By A.M. Sheehan
OXFORD HILLS — Summer Melt. No it’s not a dripping ice cream cone on a hot day.
It is a phenomenon educators call the summer melt when high school graduates who plan to go to college never make it.
The term has been long used by college admissions offices, according to the Harvard University Center for Education Policy Research Summer Melt Handbook, to refer to the tendency of some students to pay a deposit at one institution and then go to another.
However, the phenomenon of “college-intending” students who have completed all the pre-college steps during high school but fail to actually attend has adopted the same descriptor.
The college process is overwhelming and stressful for all high school students and parents. The research, the applications, the essays, the SATs, the financial aid forms, choosing classes, testing for placement, a plethora of correspondence from the school, the list goes on.
For low-income or first-generation students this road to matriculation can be even more confusing and overwhelming, and without access to guidance counselors or knowledge of support services, they often simply give up.
Based on data gathered by Harvard researchers and a national longitudinal study the rate of “melt” can be as high as 40 percent.
Oxford Hills Comprehensive High School Director of Guidance Nancy McClean and her intern, Brianne Fecteau, a student at Hussein University who has just landed her first job as a school counselor in Standish, are doing something about Summer Melt in the SAD 17 district.
OHCHS is one of the two schools in the state that are addressing the issue through a pilot program funded by the Finance Authority of Maine (FAME), the (Maine Educational Loan Marketing Corporation) MELMAC Education Foundation and the Maine College Access Network (MaineCAN). To date, the pilot has cost the district nothing.

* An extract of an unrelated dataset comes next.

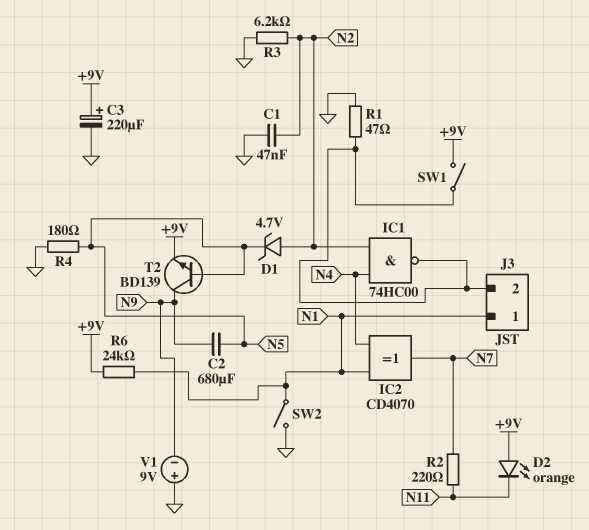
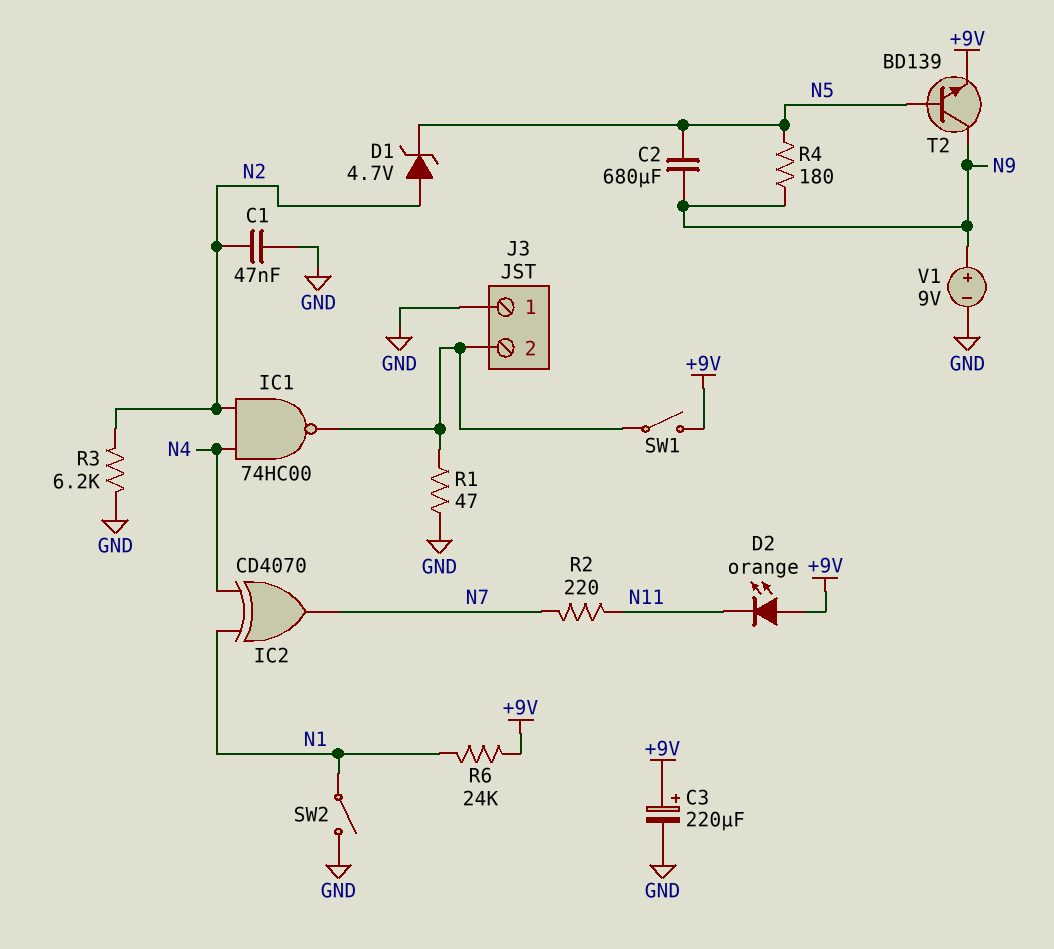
J3 pin 1: N1 -> GND
R4: 180 (GND, N5) -> 180 (N5, N9)
V1: 9V (plus GND, minus N9) -> 9V (plus N9, minus GND)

Beginning at the end of the spring semester, the two visited English classes to let students know that over the summer they could get assistance with any issues, questions or problems they might have in the college process.
Then, over the summer, says McClean, “Bri has been doing the majority of the contact work.”
This means email, texting and phone calls following up, checking in and seeing if any student needs help to stay on track to start college in the fall.
“Most of the work we have been doing,” continues McClean, “is allowing them to take their ACCUPLACER testing.”
ACCUPLACER is a College Board testing service used by more than 1,500 institutions as part of the enrollment process. It tests entering students in math, reading and writing to identify strengths and needs in each subject area. The results are used by institutions to help students choose courses to ensure their best chance for success.
“And we are here to help just graduated seniors get over any barriers that might have come up over the summer,” adds Fecteau.
“For example, we might find we need to hire a bus to get a group of students to an orientation,” McClean cites as a possible example, although that has not come up yet this summer.
And then there are students, McClean says, who have been accepted but have not applied for financial aid yet or they can’t get to orientation or they don’t understand the process of housing sign up and class sign up or they get letters saying they need ACCUPLACER testing, or their scores are too low and they will need a remedial class but at college cost so they might want to take the class here instead … .
“We have some [students] who decide over the summer they want to go to college,” says Fecteau.
“We’ve had kids who couldn’t find jobs [after graduating] or thought they would go into the military but something has kept that from happening,” adds McClean.
Fecteau says she knew a lot of students in the Houlton area when she was graduating high school who could have used this help.
“This is the first time this program has been used in Maine,” says McClean. “Both of the [two] schools have an intern.
“Trying to do this pilot without an intern would be impossible as I have to do it along with my regular summer duties,” she adds.
She notes that after the fall surveys they do each year, they will see the percentage of kids who have followed through and by spring, she expects, they will know if it has increased.
So far, they agree, they have worked with about a dozen kids. They have some, they say, they will follow through the end of August.
Fecteau says she has had contact with the whole senior class at least once and then focused on about 70 students and of those 70, about 12 needed active help.
This all came about, recalls McClean, after being invited to a meeting over the winter last year. The meeting had reps from colleges around the state as well as high school counselors.
McClean laughs, saying she might have a bigger mouth than some, making OHCHS stand out. “Maybe we spoke up more at the first meeting … .”
“Nokomis [High School in Newport] and us, [we] were invited to the next meeting and asked to participate.”
The two schools’ two interns are part of Hussein Univerity’s school counselor program, intern program. To graduate, all students in the counselor program must have 600 hours on internship.
“The school (OHCHS) is very supportive of our efforts with students,” says McClean. “The school and the district does anything [it can] to support students.”
Later this month they will have the privilege of having lunch with Benjamin Castleman, University of Virginia author of the Summer Melt book, with Lindsey Page, University of Pittsburg.